I have a excel file with 131 sheets, that all contain data in the same format. Each sheet contains data of one station, and is named with that number and name. Here is the example for one sheet for station no. 13:
(13) stationName
So far I read the sheets one by one, for example
data13 <- read_excel("mydata.xlsx", n_max = 65, skip = 1, sheet = 7)
In every sheet there's data on 52 variables, that I collect by choosing the required columns.
ID111 <- data13[c(1:9)]
ID112 <- data13[c(1,10:17)]
ID113 <- data13[c(1,18:25)]
ID114 <- data13[c(1,26:33)]
ID115 <- data13[c(1,34:41)]
ID123 <- data13[c(1,42:49)]
ID122 <- data13[c(1,50:57)]
etc.
these are then put into a list
datasets <- list(ID111, ID112, ID113, ID114, ID115, ID123, ID122)
names(datasets) <- c(111, 112, 113, 114, 115, 123, 122)
and I reshape the data using
station13 <- map_dfr(datasets, ~ .x %>%
setNames( c("Year", "MS", "UL", "JS", "BF", "FF", "RF", "CL", "FL")) %>%
pivot_longer(cols = "MS":"FL",
names_to = "Phase",
values_to = "DOY"
), .id = 'Species') %>%
relocate(Species, .after = 'Year')
station13$StationID <- "13"
at the very end I will combine all dataframes to have all data from all excel sheets in one file using rbind().
So far I did copy&paste it for every station and change the station number manually. Is there a way to make this more efficient?

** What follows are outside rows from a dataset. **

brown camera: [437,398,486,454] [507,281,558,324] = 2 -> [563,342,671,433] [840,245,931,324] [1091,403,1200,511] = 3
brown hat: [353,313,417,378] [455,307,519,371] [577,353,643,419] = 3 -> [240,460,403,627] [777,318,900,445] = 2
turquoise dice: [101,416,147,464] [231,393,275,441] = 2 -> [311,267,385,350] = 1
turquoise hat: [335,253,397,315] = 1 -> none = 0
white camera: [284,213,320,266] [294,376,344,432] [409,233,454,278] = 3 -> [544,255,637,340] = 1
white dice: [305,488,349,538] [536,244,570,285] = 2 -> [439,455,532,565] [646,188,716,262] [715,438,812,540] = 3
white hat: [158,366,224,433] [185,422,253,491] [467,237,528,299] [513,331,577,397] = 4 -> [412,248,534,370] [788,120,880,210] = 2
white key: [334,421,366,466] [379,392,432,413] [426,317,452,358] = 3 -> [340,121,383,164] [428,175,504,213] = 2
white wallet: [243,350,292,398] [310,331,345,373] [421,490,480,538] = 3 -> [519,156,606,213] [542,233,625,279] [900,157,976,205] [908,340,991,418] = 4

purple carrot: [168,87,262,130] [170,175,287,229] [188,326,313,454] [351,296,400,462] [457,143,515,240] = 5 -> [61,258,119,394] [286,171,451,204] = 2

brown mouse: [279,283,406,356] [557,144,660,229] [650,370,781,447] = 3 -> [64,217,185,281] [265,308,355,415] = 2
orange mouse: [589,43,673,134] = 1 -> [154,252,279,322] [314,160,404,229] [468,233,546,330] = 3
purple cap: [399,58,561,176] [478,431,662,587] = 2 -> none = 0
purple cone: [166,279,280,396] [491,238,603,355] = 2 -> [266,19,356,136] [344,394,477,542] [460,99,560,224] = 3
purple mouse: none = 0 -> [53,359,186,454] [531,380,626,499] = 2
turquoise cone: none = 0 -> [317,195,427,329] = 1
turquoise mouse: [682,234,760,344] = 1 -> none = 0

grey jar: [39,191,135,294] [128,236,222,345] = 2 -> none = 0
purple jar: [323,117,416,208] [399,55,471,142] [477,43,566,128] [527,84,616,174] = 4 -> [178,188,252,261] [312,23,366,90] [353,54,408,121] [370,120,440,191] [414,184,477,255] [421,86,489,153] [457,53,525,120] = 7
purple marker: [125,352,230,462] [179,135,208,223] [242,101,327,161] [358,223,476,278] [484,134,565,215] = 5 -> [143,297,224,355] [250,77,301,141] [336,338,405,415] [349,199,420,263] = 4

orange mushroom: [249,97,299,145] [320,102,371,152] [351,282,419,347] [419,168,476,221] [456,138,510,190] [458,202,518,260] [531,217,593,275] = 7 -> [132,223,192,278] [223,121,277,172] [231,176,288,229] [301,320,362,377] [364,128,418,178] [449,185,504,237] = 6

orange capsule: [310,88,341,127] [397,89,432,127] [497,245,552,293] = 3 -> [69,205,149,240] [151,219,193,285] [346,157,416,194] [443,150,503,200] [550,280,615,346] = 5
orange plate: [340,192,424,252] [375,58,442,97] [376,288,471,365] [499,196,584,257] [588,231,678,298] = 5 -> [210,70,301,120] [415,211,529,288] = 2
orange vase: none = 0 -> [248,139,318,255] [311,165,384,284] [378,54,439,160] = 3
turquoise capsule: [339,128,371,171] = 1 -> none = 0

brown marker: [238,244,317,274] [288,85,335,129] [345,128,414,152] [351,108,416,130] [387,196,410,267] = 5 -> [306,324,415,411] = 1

Instead of reading in each of the 131 sheets manually, you can read all the sheets directly into a list using lapply
(then do whatever operations you need on the list)
library(readxl)
# File path
dataxlsx <- "/FilePath/data_file.xlsx"
# Read in all sheets in excel file to a list
xl_list <- lapply(excel_sheets(dataxlsx), read_excel, path = dataxlsx, n_max = 65, skip = 1)
You can rename with
names(xl_list) <- excel_sheets(dataxlsx)